* Job *
Locate each line below that contains the word "difference", and copy every such line in full.

* Source information *
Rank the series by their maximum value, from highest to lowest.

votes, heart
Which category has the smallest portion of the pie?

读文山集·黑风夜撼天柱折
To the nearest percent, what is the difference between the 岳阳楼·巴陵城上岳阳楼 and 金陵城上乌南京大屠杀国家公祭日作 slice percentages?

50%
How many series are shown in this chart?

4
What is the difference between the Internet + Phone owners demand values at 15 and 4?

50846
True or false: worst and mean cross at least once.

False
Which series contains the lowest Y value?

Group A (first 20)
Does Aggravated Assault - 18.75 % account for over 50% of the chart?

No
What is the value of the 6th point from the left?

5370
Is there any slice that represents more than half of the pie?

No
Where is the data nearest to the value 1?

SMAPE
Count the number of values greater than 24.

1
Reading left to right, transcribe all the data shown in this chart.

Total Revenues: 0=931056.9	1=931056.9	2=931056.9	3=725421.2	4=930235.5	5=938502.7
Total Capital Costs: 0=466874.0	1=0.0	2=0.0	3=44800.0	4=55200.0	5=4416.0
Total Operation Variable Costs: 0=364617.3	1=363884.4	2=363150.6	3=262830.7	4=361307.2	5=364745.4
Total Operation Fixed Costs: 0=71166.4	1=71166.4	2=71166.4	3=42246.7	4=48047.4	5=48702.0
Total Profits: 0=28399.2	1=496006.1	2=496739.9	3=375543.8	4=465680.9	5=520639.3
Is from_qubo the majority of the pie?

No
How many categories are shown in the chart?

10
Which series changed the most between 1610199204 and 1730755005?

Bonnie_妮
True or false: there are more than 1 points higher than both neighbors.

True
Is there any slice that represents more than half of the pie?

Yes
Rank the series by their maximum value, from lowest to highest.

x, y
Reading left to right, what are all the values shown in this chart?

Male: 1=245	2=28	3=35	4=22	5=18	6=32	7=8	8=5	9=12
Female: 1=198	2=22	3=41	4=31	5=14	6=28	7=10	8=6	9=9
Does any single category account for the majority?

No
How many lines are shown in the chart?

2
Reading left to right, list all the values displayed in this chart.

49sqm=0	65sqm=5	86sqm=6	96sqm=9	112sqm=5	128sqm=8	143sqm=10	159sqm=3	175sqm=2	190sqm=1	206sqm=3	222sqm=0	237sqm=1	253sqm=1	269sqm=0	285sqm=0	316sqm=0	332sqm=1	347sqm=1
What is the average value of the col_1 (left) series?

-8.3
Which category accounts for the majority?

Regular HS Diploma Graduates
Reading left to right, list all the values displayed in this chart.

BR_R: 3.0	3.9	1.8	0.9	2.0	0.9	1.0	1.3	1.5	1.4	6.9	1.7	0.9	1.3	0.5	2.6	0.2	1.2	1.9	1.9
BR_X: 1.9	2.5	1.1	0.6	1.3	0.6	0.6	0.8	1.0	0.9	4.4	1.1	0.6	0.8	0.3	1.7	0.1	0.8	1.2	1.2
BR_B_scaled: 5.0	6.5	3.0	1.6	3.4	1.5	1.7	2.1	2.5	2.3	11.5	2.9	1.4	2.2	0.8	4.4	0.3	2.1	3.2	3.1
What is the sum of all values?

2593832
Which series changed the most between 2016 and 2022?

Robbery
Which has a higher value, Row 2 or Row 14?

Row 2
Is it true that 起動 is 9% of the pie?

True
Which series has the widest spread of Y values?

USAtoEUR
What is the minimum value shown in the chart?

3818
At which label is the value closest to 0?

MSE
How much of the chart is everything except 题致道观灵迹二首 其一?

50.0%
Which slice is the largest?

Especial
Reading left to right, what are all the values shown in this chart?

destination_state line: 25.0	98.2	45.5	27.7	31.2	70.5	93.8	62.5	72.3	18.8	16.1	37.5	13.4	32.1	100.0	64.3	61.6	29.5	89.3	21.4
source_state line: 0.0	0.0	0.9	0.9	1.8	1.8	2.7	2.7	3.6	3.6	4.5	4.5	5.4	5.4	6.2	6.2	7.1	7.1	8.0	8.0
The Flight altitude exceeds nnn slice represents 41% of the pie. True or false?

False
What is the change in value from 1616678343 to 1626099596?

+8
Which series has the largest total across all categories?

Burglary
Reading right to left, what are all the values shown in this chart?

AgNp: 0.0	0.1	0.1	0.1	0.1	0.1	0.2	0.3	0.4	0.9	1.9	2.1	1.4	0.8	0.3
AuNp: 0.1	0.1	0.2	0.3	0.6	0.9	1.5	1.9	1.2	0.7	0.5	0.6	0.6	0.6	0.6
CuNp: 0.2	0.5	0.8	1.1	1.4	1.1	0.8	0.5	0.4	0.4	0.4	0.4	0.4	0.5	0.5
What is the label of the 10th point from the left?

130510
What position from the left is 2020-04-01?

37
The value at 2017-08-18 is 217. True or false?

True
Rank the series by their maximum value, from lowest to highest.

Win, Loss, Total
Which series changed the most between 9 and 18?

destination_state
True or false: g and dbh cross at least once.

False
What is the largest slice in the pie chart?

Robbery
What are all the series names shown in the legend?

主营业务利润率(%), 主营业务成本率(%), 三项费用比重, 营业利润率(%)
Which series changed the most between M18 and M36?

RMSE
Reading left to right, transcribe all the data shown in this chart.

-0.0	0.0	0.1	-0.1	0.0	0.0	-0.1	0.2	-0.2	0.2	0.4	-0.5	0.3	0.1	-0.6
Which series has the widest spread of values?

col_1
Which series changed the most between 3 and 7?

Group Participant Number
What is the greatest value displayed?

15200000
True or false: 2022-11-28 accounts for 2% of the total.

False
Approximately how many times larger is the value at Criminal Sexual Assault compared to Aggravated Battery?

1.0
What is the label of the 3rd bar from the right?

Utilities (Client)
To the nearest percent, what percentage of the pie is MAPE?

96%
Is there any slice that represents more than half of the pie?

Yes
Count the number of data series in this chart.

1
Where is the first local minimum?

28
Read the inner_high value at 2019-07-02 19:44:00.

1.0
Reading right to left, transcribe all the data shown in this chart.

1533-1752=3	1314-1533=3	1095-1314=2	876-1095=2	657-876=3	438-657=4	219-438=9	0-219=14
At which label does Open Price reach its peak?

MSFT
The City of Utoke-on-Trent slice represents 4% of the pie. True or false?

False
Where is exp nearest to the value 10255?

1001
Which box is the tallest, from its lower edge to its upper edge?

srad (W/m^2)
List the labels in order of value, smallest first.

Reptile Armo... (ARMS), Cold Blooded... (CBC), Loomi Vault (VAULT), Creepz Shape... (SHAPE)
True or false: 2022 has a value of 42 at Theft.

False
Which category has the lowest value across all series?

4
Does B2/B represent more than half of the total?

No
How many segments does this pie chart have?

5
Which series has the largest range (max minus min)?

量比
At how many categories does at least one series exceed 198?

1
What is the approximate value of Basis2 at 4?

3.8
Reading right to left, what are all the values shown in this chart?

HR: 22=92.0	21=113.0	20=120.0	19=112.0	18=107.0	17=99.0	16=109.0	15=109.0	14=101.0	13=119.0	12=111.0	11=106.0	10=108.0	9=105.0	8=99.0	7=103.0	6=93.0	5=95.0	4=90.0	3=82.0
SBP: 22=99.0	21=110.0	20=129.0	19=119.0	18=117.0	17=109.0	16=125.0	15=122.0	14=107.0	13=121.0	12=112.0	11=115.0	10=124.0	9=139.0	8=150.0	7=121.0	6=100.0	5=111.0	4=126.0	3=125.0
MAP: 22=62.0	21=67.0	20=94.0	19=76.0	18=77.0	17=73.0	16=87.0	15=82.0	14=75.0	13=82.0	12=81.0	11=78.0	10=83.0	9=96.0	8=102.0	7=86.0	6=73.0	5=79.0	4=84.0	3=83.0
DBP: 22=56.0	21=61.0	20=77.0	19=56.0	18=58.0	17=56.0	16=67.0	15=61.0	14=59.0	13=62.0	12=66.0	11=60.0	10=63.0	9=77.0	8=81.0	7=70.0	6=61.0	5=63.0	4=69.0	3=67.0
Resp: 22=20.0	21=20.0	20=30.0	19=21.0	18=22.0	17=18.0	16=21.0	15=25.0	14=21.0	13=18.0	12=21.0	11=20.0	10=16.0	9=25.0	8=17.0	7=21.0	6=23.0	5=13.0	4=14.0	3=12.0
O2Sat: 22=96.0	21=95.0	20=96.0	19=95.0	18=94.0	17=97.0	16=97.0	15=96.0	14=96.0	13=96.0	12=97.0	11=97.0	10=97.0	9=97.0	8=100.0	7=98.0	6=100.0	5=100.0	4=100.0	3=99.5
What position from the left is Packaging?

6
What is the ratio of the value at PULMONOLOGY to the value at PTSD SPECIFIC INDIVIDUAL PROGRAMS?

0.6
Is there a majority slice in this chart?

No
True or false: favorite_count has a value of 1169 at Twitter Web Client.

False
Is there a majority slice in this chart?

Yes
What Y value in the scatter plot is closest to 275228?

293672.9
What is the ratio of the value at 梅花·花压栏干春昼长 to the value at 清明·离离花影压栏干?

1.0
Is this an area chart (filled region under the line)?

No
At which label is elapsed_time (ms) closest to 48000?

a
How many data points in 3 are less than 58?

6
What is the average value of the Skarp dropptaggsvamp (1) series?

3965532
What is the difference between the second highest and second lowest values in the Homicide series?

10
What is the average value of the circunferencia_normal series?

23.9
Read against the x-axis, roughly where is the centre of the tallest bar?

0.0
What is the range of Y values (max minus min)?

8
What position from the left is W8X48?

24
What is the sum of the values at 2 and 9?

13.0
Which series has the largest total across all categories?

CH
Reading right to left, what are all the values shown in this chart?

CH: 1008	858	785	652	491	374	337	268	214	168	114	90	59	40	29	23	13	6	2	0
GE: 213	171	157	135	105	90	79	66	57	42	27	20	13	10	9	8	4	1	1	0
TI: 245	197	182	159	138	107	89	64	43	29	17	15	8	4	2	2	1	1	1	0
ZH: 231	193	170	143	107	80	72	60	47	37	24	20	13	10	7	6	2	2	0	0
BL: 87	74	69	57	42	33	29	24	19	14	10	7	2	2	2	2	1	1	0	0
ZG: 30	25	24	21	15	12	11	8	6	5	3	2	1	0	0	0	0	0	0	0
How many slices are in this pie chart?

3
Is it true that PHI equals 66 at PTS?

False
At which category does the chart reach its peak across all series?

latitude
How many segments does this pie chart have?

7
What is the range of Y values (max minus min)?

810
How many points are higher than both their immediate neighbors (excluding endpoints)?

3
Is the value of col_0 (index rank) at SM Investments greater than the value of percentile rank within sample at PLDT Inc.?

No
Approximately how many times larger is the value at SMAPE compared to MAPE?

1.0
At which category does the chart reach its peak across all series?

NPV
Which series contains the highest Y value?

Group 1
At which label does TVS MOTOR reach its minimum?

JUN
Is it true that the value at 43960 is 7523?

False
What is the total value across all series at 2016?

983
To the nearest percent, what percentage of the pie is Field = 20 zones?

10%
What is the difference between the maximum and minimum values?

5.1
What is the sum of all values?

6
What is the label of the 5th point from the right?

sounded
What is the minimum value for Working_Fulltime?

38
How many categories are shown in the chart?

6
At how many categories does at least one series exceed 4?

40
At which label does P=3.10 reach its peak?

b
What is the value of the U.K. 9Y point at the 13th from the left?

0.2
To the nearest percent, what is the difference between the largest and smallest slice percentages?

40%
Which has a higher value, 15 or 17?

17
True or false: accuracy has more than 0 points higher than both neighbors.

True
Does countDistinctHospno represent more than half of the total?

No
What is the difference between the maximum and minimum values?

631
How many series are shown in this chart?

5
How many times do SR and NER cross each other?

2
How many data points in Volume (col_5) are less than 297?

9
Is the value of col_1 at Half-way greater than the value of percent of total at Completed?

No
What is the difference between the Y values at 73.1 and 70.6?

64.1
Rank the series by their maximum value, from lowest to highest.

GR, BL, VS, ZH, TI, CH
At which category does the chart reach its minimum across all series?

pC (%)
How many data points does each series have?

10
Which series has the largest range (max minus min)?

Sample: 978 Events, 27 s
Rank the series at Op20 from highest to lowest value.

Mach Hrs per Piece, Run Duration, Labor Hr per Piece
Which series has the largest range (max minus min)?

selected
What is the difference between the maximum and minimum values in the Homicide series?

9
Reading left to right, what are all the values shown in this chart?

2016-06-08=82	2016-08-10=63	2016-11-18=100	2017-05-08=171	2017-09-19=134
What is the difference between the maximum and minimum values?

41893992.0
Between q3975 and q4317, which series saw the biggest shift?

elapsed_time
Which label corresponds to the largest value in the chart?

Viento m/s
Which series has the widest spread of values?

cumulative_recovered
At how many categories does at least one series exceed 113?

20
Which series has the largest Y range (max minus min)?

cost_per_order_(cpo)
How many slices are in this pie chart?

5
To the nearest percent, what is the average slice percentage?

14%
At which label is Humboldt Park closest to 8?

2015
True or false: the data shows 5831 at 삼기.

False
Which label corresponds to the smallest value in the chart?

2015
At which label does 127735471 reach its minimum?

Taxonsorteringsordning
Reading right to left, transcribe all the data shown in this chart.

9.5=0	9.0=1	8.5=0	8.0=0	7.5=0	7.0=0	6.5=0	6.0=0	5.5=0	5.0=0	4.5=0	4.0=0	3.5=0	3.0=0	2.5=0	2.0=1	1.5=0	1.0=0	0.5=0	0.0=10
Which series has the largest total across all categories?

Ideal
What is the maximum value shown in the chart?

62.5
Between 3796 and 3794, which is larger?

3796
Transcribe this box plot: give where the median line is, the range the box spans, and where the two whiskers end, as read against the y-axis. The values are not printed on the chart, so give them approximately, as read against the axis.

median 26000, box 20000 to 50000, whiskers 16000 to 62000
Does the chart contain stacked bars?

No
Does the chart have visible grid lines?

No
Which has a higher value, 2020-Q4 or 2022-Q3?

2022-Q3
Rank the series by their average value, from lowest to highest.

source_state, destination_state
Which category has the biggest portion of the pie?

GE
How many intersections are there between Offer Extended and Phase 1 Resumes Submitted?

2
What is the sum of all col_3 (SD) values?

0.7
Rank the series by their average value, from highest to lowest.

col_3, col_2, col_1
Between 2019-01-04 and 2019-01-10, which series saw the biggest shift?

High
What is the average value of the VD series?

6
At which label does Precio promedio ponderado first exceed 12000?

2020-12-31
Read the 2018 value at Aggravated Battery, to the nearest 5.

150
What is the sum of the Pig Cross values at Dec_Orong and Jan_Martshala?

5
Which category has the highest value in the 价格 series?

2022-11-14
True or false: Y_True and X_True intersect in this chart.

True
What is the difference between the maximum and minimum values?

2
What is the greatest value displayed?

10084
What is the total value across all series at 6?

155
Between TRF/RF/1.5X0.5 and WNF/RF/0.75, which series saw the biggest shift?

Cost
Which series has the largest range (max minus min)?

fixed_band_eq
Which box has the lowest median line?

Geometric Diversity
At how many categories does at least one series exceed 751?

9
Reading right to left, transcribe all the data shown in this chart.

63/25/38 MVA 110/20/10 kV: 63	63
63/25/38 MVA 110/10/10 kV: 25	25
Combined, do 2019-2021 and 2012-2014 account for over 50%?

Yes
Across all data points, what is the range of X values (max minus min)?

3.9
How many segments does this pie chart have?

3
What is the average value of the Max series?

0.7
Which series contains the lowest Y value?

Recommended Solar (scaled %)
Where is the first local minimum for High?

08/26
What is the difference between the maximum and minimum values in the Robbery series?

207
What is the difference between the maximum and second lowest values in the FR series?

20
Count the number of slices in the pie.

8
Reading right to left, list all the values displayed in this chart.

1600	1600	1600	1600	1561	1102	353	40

* Reply to the task *
To the nearest percent, what is the difference between the 岳阳楼·巴陵城上岳阳楼 and 金陵城上乌南京大屠杀国家公祭日作 slice percentages?
What is the difference between the Internet + Phone owners demand values at 15 and 4?
What is the difference between the second highest and second lowest values in the Homicide series?
What is the difference between the maximum and minimum values?
To the nearest percent, what is the difference between the largest and smallest slice percentages?
What is the difference between the maximum and minimum values?
What is the difference between the Y values at 73.1 and 70.6?
What is the difference between the maximum and minimum values in the Homicide series?
What is the difference between the maximum and minimum values?
What is the difference between the maximum and minimum values?
What is the difference between the maximum and minimum values in the Robbery series?
What is the difference between the maximum and second lowest values in the FR series?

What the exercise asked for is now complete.